The origin of poker is much older than it seems. Around 1000 AD a game called âs nas was being played in Persia. Whose fundamental sets were the pair, the three of a kind, a three of a kind + a pair (the full house) and four cards of the same number (the poker).
In addition, there was also the possibility of cheating the opponent through simulation or "bluff". Which was done with an impassive face so as not to discover the reality of the cards that were counted, hence the "putting on a poker face."
This game was widespread in the Middle East in the Middle Ages, from where the soldiers of the crusades imported it.
It is known that in the 15th century flusso was played in Italy, called at the same time in France brelán, both were stake games originated in the aforementioned Persian game and that the Arabs popularized.
Towards the first years of the 16th century, it was already played in Spain, Italy and France under the names of "first", first or first, respectively. Each player had three cards: the three of a kind was the most successful play, followed by the pair and the flus or three cards of the same suit.
At the end of the 17th century, the lantern began to be accepted as a possibility and an important part in the development of the game, as well as gambling, modifications that were all the rage in England and Germany from the year 1700.
In these countries the game was called pochen (bragging).
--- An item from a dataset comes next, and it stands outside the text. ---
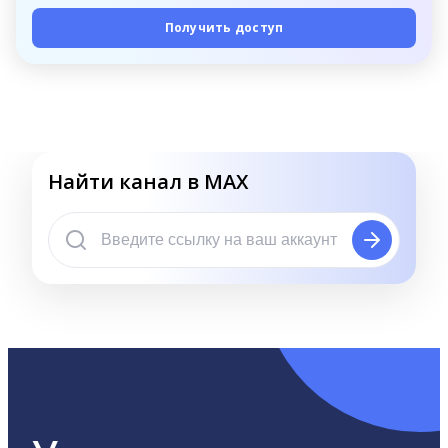
Получить доступ
Найти канал в MAX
In this way, the French developed another called poque, a game similar to bouillotte, which in 1803 they took to New Orleans, the capital of the then French colony of Louisiana.
English-speaking Americans took the game from this French modality, also adopting the term poker, which evidently has nothing to do with the English word poker = poker, as some have written saying that it was so called because among those who play it they poke and they urge, in a psychological sense, to take difficult initiatives, such as accepting a position, overcoming it or withdrawing.
In 1834, the American created the rules and regulations of today's poker. The same character baptized it as poker and considered it a game of gamblers or seating game.

It was in the United States that the game of poker had its golden age. From the French colony of Louisiana he traveled up the Mississippi River during the first decades of the 19th century, and in his steamboats, between the luxury and glamor of a snobbish and somewhat canalized society, he gave rise to new forms of gambling, and poker was born modern with the game of brelan, in which it was possible to win or lose a lot of money in one night. From the second half of the 19th century, with the fondness shown by Queen Victoria of England for this game, poker, it enjoyed favor in English court circles and in countries related to the empire.
From the second half of the 19th century, with the fondness shown by Queen Victoria of England for this game, poker, it enjoyed favor in English court circles and in countries related to the empire.
As for the origin of the term, we must say that it is not possible to delimit it. Many adhere to the theory that it comes from the German pochspiel, a game in which those who passed or refused to follow the game did so by saying Ich poche.
Others prefer to trace its origin to a 19th century American slang term: poke = pocket, because cheaters kept an additional card in their pockets or sleeves to complete their game.